Entries supplied:
● ● ● ●

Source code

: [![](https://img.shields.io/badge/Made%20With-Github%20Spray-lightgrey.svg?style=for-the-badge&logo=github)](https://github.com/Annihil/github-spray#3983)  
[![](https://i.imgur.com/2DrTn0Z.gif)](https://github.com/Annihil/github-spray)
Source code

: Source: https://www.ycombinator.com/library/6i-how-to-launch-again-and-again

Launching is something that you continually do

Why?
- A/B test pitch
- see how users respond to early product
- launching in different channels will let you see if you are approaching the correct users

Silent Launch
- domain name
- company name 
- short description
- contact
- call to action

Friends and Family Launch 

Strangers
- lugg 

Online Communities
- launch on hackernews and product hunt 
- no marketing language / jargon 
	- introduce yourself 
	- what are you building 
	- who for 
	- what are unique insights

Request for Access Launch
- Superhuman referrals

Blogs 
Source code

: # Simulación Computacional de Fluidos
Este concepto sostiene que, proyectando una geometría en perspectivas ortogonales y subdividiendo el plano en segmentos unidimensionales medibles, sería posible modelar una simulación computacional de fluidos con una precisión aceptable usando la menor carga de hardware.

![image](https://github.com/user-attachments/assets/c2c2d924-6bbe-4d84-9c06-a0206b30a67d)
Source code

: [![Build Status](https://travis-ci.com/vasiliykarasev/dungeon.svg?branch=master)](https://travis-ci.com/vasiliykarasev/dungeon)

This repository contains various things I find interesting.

● ● ● ●

Your assignment:
Everything in the listing above should be printed again exactly.

Result of the exercise:
Source code

: [![](https://img.shields.io/badge/Made%20With-Github%20Spray-lightgrey.svg?style=for-the-badge&logo=github)](https://github.com/Annihil/github-spray#3983)  
[![](https://i.imgur.com/2DrTn0Z.gif)](https://github.com/Annihil/github-spray)
Source code

: Source: https://www.ycombinator.com/library/6i-how-to-launch-again-and-again

Launching is something that you continually do

Why?
- A/B test pitch
- see how users respond to early product
- launching in different channels will let you see if you are approaching the correct users

Silent Launch
- domain name
- company name 
- short description
- contact
- call to action

Friends and Family Launch 

Strangers
- lugg 

Online Communities
- launch on hackernews and product hunt 
- no marketing language / jargon 
	- introduce yourself 
	- what are you building 
	- who for 
	- what are unique insights

Request for Access Launch
- Superhuman referrals

Blogs 
Source code

: # Simulación Computacional de Fluidos
Este concepto sostiene que, proyectando una geometría en perspectivas ortogonales y subdividiendo el plano en segmentos unidimensionales medibles, sería posible modelar una simulación computacional de fluidos con una precisión aceptable usando la menor carga de hardware.

![image](https://github.com/user-attachments/assets/c2c2d924-6bbe-4d84-9c06-a0206b30a67d)
Source code

: [![Build Status](https://travis-ci.com/vasiliykarasev/dungeon.svg?branch=master)](https://travis-ci.com/vasiliykarasev/dungeon)

This repository contains various things I find interesting.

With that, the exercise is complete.